Collected data:
=====

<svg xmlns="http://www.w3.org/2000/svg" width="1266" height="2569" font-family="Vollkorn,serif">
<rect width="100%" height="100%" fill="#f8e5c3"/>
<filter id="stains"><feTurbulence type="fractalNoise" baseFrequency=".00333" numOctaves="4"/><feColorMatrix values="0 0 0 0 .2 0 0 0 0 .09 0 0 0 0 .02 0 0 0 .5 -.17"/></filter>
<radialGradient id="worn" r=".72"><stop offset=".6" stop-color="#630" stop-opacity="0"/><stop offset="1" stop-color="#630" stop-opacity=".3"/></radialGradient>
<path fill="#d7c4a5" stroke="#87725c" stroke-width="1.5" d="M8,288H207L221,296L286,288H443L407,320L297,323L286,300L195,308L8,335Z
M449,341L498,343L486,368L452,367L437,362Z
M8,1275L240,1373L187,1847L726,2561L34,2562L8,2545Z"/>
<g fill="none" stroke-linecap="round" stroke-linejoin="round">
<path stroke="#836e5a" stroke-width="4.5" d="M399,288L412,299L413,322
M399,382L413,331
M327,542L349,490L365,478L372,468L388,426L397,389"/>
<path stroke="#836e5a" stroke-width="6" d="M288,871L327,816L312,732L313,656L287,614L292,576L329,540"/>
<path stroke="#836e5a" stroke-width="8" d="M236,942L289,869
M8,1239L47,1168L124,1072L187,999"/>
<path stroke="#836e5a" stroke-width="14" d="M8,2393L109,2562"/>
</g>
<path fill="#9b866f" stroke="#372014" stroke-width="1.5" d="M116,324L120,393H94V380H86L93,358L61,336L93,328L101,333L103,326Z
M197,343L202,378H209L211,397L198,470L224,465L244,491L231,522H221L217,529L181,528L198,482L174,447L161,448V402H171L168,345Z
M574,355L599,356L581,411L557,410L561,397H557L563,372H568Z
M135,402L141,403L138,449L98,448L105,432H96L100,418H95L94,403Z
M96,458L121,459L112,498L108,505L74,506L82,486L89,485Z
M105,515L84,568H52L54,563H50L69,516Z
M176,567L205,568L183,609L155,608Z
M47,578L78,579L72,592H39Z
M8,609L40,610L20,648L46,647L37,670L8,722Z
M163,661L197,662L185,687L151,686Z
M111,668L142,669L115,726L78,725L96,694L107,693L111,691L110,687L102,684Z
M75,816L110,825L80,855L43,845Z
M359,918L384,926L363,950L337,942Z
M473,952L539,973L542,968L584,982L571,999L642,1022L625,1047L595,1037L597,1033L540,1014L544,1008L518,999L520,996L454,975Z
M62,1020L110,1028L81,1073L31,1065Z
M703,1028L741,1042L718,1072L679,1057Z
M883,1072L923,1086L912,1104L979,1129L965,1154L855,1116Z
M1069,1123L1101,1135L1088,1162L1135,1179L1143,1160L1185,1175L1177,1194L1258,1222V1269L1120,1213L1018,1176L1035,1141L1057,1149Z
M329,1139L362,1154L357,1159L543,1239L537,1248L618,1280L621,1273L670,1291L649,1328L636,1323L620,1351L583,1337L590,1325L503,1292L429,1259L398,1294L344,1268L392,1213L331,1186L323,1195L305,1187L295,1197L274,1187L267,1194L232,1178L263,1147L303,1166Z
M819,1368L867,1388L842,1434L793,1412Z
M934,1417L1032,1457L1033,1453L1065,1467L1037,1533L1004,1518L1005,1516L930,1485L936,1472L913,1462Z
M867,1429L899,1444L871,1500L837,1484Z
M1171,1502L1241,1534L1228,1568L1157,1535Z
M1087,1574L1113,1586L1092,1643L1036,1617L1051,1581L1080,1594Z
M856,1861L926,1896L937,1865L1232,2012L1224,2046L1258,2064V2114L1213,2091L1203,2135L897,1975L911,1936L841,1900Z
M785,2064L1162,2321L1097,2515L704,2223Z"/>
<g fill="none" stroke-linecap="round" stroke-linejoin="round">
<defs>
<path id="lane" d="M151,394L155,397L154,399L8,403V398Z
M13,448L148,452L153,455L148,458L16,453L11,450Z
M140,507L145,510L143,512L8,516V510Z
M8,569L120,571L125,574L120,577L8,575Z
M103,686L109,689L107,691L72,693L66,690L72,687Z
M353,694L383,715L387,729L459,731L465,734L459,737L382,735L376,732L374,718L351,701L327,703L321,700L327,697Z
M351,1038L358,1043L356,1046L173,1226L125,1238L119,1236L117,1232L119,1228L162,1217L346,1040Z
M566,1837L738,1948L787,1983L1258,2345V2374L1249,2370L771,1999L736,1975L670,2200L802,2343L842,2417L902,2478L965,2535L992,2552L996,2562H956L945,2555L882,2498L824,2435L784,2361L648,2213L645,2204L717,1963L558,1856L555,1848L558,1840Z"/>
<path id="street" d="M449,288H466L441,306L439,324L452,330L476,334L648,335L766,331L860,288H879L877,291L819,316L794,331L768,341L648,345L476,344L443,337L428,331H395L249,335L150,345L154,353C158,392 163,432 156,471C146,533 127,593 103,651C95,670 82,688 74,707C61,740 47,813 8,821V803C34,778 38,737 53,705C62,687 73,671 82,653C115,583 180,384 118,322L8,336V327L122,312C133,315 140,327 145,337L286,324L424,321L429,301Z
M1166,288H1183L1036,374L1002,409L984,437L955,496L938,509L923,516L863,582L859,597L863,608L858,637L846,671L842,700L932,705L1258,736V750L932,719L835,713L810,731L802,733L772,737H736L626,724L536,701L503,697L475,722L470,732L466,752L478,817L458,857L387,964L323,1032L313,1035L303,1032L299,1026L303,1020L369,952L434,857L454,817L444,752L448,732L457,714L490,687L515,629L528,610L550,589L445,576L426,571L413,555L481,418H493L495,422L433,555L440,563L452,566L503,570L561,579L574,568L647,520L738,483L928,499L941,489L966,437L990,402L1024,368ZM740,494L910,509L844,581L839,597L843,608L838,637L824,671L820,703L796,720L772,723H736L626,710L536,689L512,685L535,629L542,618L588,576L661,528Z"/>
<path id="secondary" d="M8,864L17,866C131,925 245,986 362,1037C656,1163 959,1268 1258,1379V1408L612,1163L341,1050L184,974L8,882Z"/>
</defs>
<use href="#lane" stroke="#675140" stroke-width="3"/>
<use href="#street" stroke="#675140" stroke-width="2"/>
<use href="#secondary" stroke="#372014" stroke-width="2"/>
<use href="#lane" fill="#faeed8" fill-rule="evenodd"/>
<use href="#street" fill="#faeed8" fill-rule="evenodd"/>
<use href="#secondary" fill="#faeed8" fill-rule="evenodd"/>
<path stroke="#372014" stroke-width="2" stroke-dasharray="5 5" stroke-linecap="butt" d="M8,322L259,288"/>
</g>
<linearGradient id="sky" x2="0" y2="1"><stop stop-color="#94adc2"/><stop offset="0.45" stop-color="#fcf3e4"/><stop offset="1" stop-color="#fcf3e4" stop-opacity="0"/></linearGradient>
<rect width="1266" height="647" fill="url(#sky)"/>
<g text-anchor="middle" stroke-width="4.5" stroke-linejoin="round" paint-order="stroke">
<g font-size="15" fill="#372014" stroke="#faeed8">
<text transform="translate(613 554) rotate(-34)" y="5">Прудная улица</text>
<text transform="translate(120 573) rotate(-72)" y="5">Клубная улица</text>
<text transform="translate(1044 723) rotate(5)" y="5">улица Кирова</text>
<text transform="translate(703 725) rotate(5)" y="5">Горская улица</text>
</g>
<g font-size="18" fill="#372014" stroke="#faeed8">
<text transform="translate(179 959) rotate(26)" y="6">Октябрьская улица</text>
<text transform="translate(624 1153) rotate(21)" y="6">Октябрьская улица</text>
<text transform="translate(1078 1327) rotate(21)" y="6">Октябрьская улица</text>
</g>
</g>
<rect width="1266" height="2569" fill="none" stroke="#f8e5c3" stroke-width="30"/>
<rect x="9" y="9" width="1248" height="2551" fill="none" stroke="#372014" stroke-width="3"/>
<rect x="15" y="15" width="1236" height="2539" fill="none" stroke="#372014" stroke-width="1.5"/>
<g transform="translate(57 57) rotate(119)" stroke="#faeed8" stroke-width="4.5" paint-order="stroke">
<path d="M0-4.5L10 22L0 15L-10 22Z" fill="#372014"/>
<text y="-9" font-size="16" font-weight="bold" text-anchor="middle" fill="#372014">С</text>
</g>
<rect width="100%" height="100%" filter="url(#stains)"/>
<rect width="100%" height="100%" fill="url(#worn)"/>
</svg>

=====

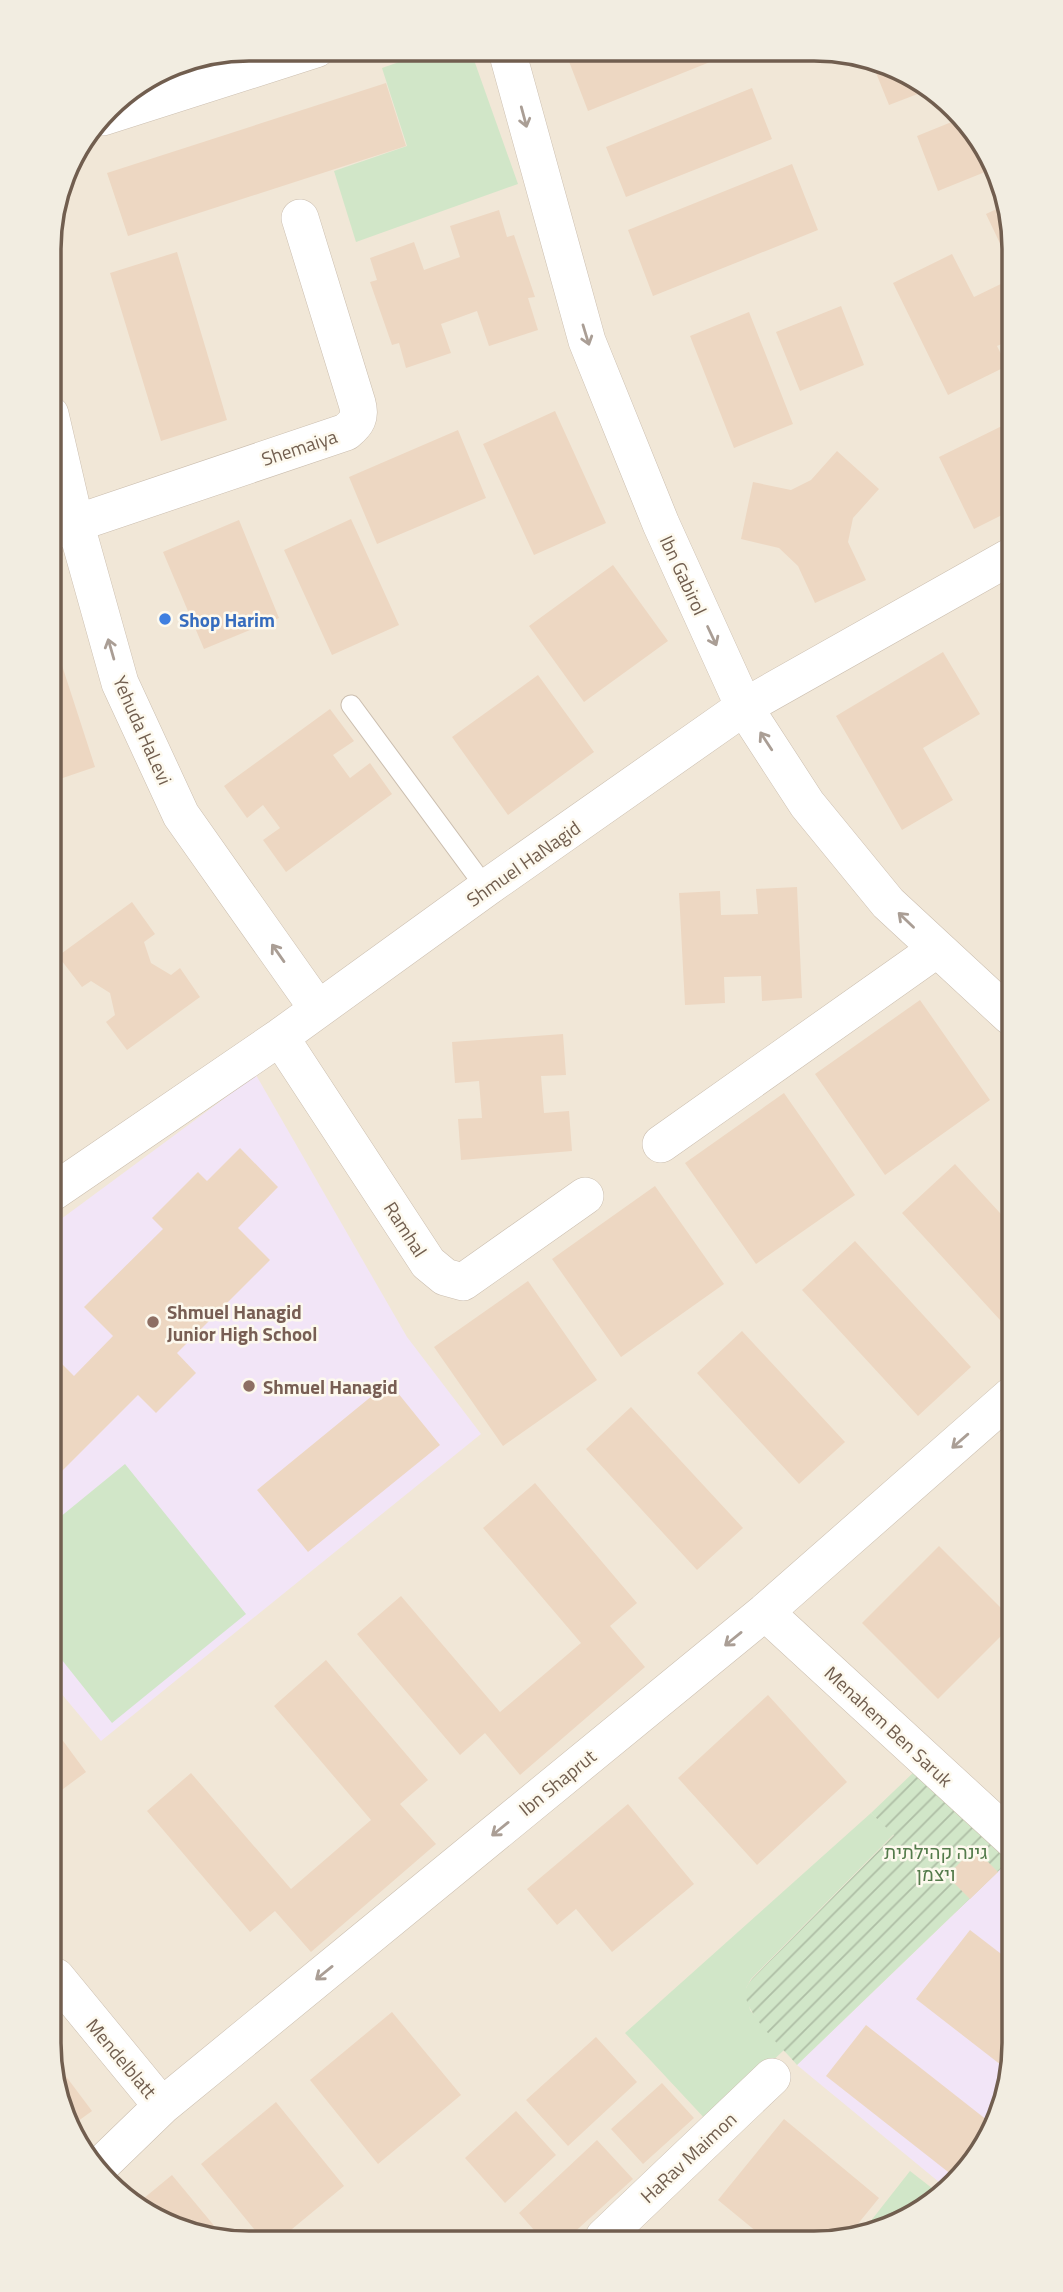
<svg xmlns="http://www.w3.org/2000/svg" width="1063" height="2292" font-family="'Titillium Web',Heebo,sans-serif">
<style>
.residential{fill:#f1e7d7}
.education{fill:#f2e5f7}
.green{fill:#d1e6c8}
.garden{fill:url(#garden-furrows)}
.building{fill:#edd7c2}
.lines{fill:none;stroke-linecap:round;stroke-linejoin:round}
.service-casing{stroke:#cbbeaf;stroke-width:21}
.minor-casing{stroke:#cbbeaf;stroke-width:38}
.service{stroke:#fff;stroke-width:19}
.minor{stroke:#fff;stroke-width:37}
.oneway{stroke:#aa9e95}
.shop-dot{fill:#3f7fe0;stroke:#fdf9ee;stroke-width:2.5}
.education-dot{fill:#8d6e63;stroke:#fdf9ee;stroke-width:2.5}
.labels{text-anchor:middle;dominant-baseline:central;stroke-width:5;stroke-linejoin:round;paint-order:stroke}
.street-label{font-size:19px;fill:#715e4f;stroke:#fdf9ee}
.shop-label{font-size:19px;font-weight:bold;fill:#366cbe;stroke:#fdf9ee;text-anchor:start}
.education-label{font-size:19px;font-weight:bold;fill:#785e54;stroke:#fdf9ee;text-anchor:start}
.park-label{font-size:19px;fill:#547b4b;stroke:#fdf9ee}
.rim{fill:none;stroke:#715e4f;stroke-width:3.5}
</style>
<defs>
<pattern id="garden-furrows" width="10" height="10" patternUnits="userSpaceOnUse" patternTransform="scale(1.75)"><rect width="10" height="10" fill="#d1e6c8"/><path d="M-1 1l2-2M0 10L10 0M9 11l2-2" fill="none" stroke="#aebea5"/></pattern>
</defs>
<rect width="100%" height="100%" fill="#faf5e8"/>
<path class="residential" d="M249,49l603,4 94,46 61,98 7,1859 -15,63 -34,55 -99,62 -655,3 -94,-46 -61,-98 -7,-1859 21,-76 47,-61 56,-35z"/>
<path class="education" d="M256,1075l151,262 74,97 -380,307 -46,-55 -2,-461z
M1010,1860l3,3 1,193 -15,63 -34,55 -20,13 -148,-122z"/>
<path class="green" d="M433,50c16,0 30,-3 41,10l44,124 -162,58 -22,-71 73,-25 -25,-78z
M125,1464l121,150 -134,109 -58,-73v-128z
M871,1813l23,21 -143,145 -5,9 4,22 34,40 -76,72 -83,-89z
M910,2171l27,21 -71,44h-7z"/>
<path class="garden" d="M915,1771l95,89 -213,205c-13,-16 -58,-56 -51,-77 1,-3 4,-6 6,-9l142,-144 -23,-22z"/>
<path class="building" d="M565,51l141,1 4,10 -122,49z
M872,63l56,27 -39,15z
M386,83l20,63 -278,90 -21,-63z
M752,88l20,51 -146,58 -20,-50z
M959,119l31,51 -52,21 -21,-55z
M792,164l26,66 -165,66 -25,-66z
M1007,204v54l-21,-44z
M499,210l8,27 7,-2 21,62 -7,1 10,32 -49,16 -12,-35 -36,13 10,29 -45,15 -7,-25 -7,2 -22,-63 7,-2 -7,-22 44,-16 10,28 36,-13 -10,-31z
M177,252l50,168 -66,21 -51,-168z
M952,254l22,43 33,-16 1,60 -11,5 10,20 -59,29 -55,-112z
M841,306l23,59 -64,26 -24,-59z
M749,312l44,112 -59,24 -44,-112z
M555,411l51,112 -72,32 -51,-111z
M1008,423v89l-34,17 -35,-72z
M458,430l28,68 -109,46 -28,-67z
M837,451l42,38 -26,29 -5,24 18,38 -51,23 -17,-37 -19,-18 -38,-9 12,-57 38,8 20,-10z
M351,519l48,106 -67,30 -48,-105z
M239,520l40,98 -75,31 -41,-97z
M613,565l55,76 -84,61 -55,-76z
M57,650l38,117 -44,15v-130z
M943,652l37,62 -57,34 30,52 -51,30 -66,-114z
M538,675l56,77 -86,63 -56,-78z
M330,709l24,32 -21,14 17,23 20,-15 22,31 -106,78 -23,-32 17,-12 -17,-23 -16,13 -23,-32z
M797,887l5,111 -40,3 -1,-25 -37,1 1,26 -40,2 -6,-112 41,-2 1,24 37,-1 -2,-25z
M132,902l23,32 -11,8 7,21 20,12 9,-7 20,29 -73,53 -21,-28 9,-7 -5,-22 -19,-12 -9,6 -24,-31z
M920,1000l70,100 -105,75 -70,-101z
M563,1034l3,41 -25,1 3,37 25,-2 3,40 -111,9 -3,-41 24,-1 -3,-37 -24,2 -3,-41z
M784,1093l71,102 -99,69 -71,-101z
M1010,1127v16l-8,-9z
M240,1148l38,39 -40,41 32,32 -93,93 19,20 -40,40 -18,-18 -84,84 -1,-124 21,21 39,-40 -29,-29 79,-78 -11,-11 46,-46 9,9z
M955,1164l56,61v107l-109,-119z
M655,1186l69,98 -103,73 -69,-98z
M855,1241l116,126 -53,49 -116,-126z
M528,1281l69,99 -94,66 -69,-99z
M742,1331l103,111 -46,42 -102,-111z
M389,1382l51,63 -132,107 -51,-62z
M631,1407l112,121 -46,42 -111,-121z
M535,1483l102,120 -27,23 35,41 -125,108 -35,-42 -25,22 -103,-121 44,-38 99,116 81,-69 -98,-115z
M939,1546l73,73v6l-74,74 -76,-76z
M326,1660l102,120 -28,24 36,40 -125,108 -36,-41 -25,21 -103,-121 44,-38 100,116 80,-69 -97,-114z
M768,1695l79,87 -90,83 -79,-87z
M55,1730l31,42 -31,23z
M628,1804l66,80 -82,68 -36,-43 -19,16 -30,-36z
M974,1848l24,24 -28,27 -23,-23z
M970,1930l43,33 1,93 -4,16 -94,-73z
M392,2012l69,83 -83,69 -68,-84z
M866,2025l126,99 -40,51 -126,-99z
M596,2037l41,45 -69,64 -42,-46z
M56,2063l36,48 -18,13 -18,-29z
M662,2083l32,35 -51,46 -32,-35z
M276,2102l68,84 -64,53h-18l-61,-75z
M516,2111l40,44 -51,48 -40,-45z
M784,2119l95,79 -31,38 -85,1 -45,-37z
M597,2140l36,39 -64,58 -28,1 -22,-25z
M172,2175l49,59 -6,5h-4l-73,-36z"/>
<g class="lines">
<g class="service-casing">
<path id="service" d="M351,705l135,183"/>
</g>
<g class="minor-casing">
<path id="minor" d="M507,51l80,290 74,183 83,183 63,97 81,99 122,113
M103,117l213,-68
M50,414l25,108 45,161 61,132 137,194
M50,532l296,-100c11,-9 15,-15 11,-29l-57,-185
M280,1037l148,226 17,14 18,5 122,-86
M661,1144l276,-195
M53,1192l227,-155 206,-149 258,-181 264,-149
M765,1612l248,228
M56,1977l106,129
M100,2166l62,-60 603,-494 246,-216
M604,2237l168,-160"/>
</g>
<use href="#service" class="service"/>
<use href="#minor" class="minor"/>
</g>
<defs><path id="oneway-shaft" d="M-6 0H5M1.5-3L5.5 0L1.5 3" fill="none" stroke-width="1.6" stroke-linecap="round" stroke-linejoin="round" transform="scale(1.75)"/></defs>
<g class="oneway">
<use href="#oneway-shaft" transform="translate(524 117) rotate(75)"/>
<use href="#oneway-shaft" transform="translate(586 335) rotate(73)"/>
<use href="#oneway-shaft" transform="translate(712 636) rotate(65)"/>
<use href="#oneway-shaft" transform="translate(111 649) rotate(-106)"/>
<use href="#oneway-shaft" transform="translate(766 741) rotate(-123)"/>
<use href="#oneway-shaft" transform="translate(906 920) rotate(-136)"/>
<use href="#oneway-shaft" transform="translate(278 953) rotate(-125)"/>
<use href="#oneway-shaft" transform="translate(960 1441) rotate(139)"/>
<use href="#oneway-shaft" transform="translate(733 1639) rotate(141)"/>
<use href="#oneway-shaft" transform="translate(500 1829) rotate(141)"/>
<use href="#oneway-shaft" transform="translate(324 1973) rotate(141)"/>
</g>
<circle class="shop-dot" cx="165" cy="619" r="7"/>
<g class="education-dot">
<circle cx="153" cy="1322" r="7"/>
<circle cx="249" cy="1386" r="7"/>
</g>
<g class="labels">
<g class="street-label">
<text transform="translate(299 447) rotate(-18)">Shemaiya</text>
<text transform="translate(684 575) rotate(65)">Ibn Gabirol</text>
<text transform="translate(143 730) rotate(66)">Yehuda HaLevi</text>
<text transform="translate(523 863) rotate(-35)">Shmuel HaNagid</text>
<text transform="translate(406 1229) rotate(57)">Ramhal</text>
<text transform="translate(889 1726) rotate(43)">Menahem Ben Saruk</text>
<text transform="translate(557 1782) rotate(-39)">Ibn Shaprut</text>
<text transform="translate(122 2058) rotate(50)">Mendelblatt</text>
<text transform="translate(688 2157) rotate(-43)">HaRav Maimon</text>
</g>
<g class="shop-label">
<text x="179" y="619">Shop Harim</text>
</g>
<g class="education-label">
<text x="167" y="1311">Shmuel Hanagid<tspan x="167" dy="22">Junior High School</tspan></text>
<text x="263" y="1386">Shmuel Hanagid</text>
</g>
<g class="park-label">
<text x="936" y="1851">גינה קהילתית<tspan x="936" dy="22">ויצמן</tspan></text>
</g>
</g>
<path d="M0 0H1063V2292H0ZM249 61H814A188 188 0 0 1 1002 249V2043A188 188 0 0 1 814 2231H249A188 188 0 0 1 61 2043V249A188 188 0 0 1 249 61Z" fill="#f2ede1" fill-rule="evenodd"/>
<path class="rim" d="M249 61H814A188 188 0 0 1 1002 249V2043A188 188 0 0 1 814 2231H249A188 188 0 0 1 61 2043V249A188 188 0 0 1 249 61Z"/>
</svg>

=====

■ Exercise objective:
Lines in the data that include the word "worn" should all be copied.

■ Reply to the task:
<radialGradient id="worn" r=".72"><stop offset=".6" stop-color="#630" stop-opacity="0"/><stop offset="1" stop-color="#630" stop-opacity=".3"/></radialGradient>
<rect width="100%" height="100%" fill="url(#worn)"/>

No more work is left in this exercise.